Ces calculs géométriques dit des «arcs capables» remontent à Euclide. Képler les utilisa également pour démontrer l’ellipticité de Mars. Ils ont longtemps été utilisés par les marins pour faire le point en mer, lorsqu’on se situe à proximité des côtes, et avec 3 amers en vue. Cette méthode graphique, avec un calque que l’on fait glisser, était rapide, qualité indispensable dans ces circonstances dangereuses près des côtes. Cette technique était assez précise si l’on arrivait à identifier 3 amers formant des triangles de type équilatéral. Ici, l’erreur sur l’azimut du périgée aurait été lourde.

C’est ce jour là, le 26 novembre, que la Terre était au plus près du Soleil au temps d’Hipparque, aujourd’hui c’est le 6 janvier, un lent mouvement séculaire. Les astronomes du XIXe siècle ont montré que l’excentricité varie de 0 à 0,07 en 94 000 ans, et que le périgée effectue un tour en 21 500 ans, Ces deux phénomènes, ainsi que la variation de l’obliquité de l’écliptique, ont des conséquences sur l’ensoleillement de la Terre, et on devine les conséquences climatiques à très long terme. On comprend par exemple qu’une forte excentricité accentue le contraste entre les étés et les hivers et accroit la rigueur du climat, par chance nous approchons de la période idéale d’une orbite circulaire. Ces 3 paramètres de base de la théorie astronomique du climat (www.cnrs.fr) sont à l’origine des périodes glaciaires.

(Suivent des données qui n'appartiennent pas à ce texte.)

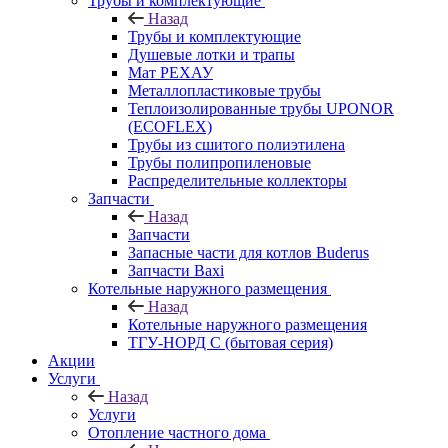
Трубы и комплектующие
Назад
Трубы и комплектующие
Душевые лотки и трапы
Мат РЕХАУ
Металлопластиковые трубы
Теплоизолированные трубы UPONOR
(ECOFLEX)
Трубы из сшитого полиэтилена
Трубы полипропиленовые
Распределительные коллекторы
Запчасти
Назад
Запчасти
Запасные части для котлов Buderus
Запчасти Baxi
Котельные наружного размещения
Назад
Котельные наружного размещения
ТГУ-НОРД С (бытовая серия)
Акции
Услуги
Назад
Услуги
Отопление частного дома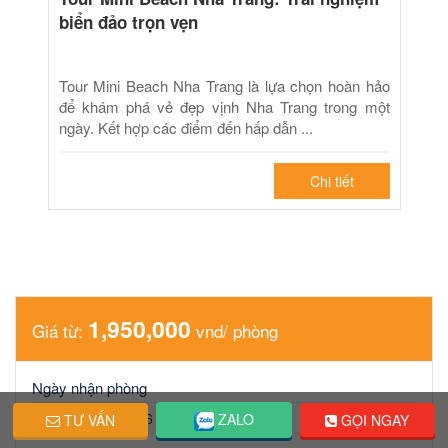
biển đảo trọn vẹn
Tour Mini Beach Nha Trang là lựa chọn hoàn hảo
để khám phá vẻ đẹp vịnh Nha Trang trong một
ngày. Kết hợp các điểm đến hấp dẫn ...
Chi tiết
1,950,000
Giá từ:
vnd/ phòng
Ngày nhận phòng
ZALO
TƯ VẤN
GỌI NGAY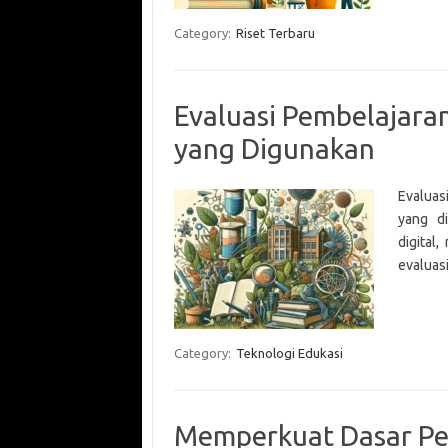
Category:
Riset Terbaru
Evaluasi Pembelajara
yang Digunakan
Evaluas
yang di
digital
evaluas
Category:
Teknologi Edukasi
Memperkuat Dasar Pen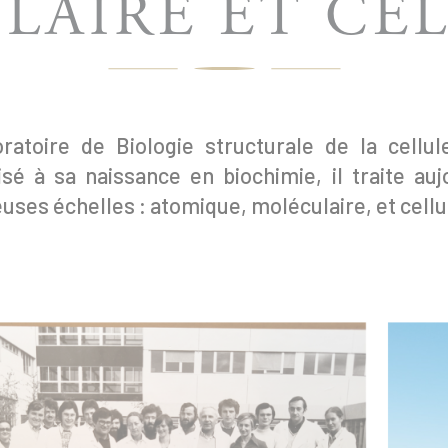
LAIRE ET CEL
ratoire de Biologie structurale de la cellu
isé à sa naissance en biochimie, il traite au
ses échelles : atomique, moléculaire, et cellu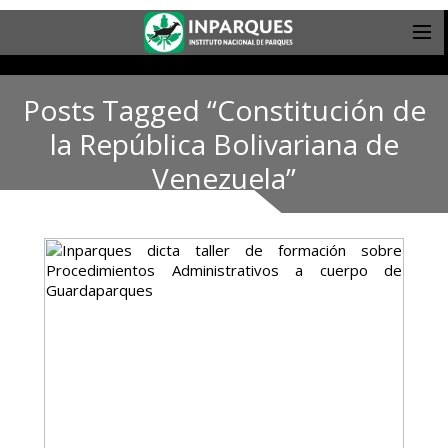
Posts Tagged “Constitución de
la República Bolivariana de
Venezuela”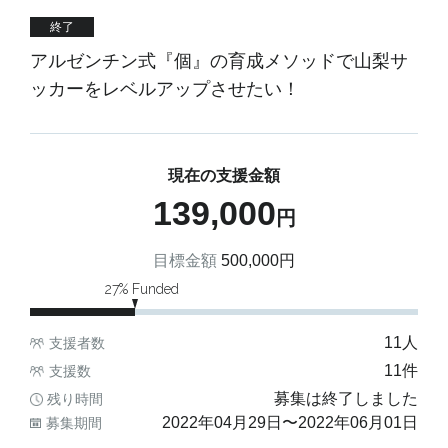
終了
アルゼンチン式『個』の育成メソッドで山梨サ
ッカーをレベルアップさせたい！
現在の支援金額
139,000
円
目標金額
500,000
円
27
% Funded
11
人
支援者数
11
件
支援数
募集は終了しました
残り時間
2022年04月29日
〜
2022年06月01日
募集期間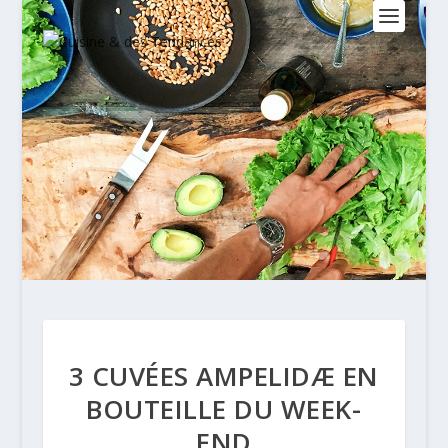
3 CUVÉES AMPELIDÆ EN
BOUTEILLE DU WEEK-
END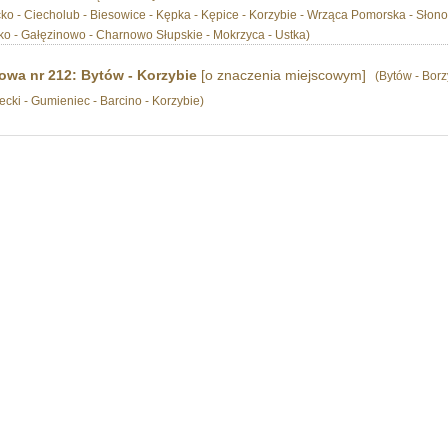
cko - Ciecholub - Biesowice - Kępka - Kępice - Korzybie - Wrząca Pomorska - Słono
nko - Gałęzinowo - Charnowo Słupskie - Mokrzyca - Ustka)
jowa nr 212: Bytów - Korzybie
[o znaczenia miejscowym]
(Bytów - Bor
tecki - Gumieniec - Barcino - Korzybie)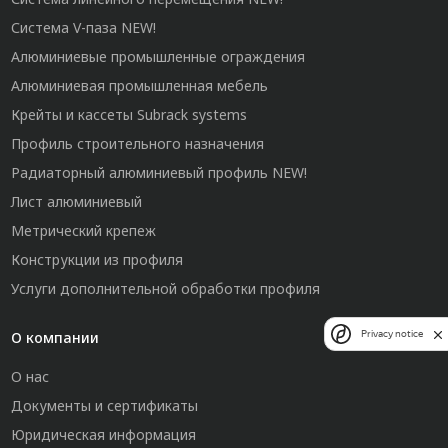
Система V-паза NEW!
Алюминиевые промышленные ограждения
Алюминиевая промышленная мебель
Крейты и кассеты Subrack systems
Профиль строительного назначения
Радиаторный алюминиевый профиль NEW!
Лист алюминиевый
Метрический крепеж
Конструкции из профиля
Услуги дополнительной обработки профиля
Privacy notice
О компании
О нас
Документы и сертификаты
Юридическая информация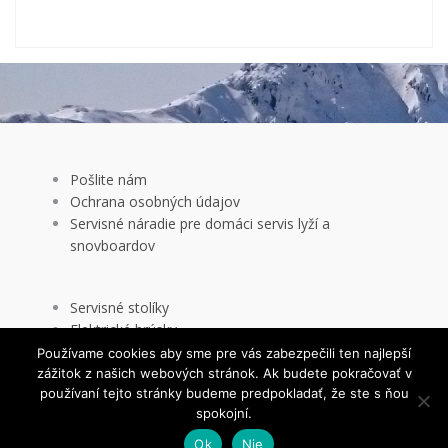
Pošlite nám
Ochrana osobných údajov
Servisné náradie pre domáci servis lyží a
snovboardov
Servisné stolíky
Používame cookies aby sme pre vás zabezpečili ten najlepší
Elektrické brúsky
zážitok z našich webových stránok. Ak budete pokračovať v
Uholníky a uhlovače
This website uses cookies to improve your experience. We'll
používaní tejto stránky budeme predpokladať, že ste s ňou
Skialp produkty
assume you're ok with this, but you can opt-out if you wish.
spokojní.
Cookie settings
ACCEPT
Ok
Nie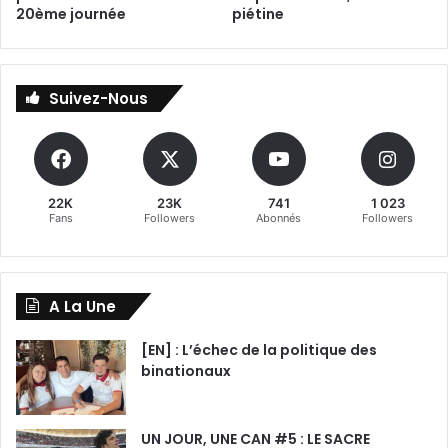
20ème journée
piétine
Suivez-Nous
22K
23K
741
1 023
Fans
Followers
Abonnés
Followers
A La Une
[EN] : L’échec de la politique des
binationaux
UN JOUR, UNE CAN #5 : LE SACRE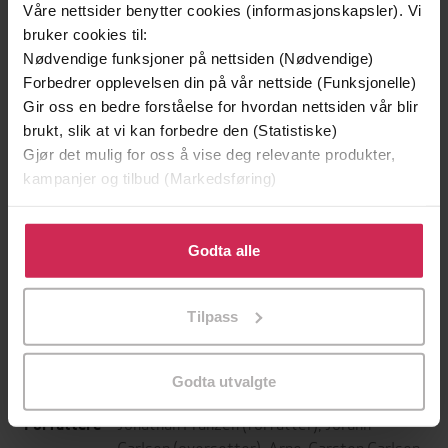
Våre nettsider benytter cookies (informasjonskapsler). Vi
bruker cookies til:
Nødvendige funksjoner på nettsiden (Nødvendige)
Forbedrer opplevelsen din på vår nettside (Funksjonelle)
Gir oss en bedre forståelse for hvordan nettsiden vår blir
brukt, slik at vi kan forbedre den (Statistiske)
Gjør det mulig for oss å vise deg relevante produkter,
kampanjer og tilbud (Markedsføring)
Klikk på «Godta alle» for å gi oss ditt samtykke til å
199,-
349,-
bruke cookies for alle disse formålene. Du kan også
Godta alle
Minnesota
Utskudd
tilpasse ditt samtykke til spesifikke formål ved å klikke
Jo Nesbø
Jørn Lier Horst
på «Tilpass». Du kan når som helst trekke tilbake eller
EBOK
EBOK
Tilpass
endre ditt samtykke.
Godta utvalgte
Jonathan Franzen
(forfatter),
Jorunn
Forfattere
Carlsen
(oversetter),
Arne-Carsten Carlsen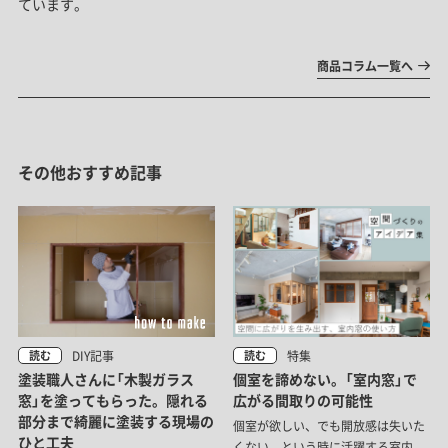
ています。
商品コラム一覧へ
その他おすすめ記事
DIY記事
特集
読む
読む
塗装職人さんに「木製ガラス
個室を諦めない。「室内窓」で
窓」を塗ってもらった。隠れる
広がる間取りの可能性
部分まで綺麗に塗装する現場の
個室が欲しい、でも開放感は失いた
ひと工夫
くない。という時に活躍する室内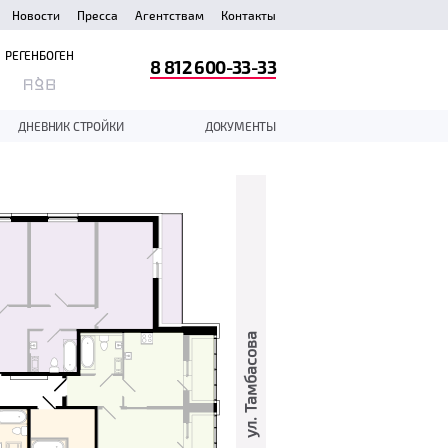
Новости
Пресса
Агентствам
Контакты
РЕГЕНБОГЕН
8 812 600-33-33
ДНЕВНИК СТРОЙКИ
ДОКУМЕНТЫ
ул. Тамбасова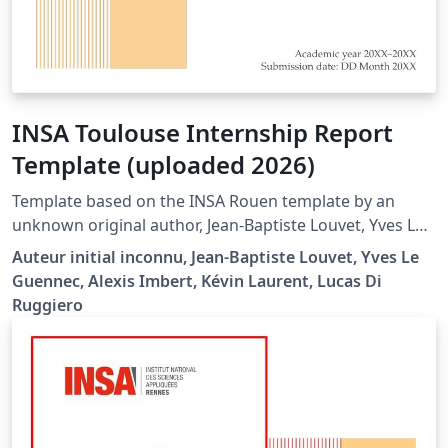
INSA Toulouse Internship Report
Template (uploaded 2026)
Template based on the INSA Rouen template by an
unknown original author, Jean-Baptiste Louvet, Yves Le
Guennec, Alexis Imbert, and Kévin Laurent. Modified by
Auteur initial inconnu, Jean-Baptiste Louvet, Yves Le
Lucas DI RUGGIERO to comply with the report-writing
Guennec, Alexis Imbert, Kévin Laurent, Lucas Di
guidelines of the Mechanical Engineering Department
Ruggiero
at INSA Toulouse (see https://moodle.insa-
toulouse.fr/course/view.php?id=1222 or the document
included in the project). Template compliant with the
2023 visual identity guidelines.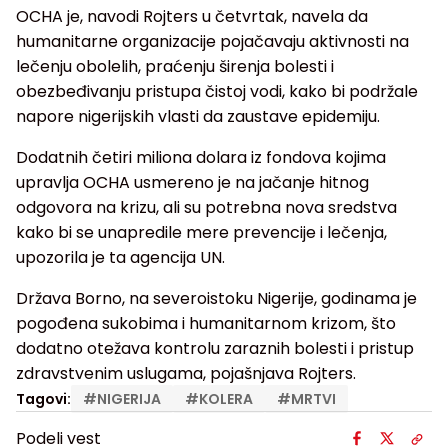
OCHA je, navodi Rojters u četvrtak, navela da
humanitarne organizacije pojačavaju aktivnosti na
lečenju obolelih, praćenju širenja bolesti i
obezbeđivanju pristupa čistoj vodi, kako bi podržale
napore nigerijskih vlasti da zaustave epidemiju.
Dodatnih četiri miliona dolara iz fondova kojima
upravlja OCHA usmereno je na jačanje hitnog
odgovora na krizu, ali su potrebna nova sredstva
kako bi se unapredile mere prevencije i lečenja,
upozorila je ta agencija UN.
Država Borno, na severoistoku Nigerije, godinama je
pogođena sukobima i humanitarnom krizom, što
dodatno otežava kontrolu zaraznih bolesti i pristup
zdravstvenim uslugama, pojašnjava Rojters.
Tagovi:
#
NIGERIJA
#
KOLERA
#
MRTVI
Podeli vest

En découvrant l’excentricité de la Terre autour du Soleil et en la mesurant Hipparque avait parcouru 99% du chemin, la touche finale sera l’ellipticité. Mais celle de l’orbite terrestre est tellement faible que Képler qui avait établi la loi des aires et les orbites elliptiques des planètes en mesurant l’ellipticité (plus élevée) de la planète Mars, n’avait pas, en son temps, les moyens de mesurer celle de la Terre.

La correction de l’excentricité est de 16 sur 1.000. Celle de l’ellipticité est de 13 sur 100 000 seulement. Sur ce graphique nous avons reporté les valeurs pour un cercle de 1 mètre de rayon. L’excentrement est assez sensible, 16 mm, mais l’ellipticité demeure imperceptible à cette échelle : l’ellipse Képlérienne reste inscrite dans l’épaisseur du trait de 0,13 mm d’épaisseur. Les 4 zooms tentent de le montrer : sur le grand axe, à droite et à gauche, l’ «ellipse», en rouge, tangente extérieurement le «cercle en grisé», tandis que sur le petit axe, en haut et en bas, elle le tangente intérieurement.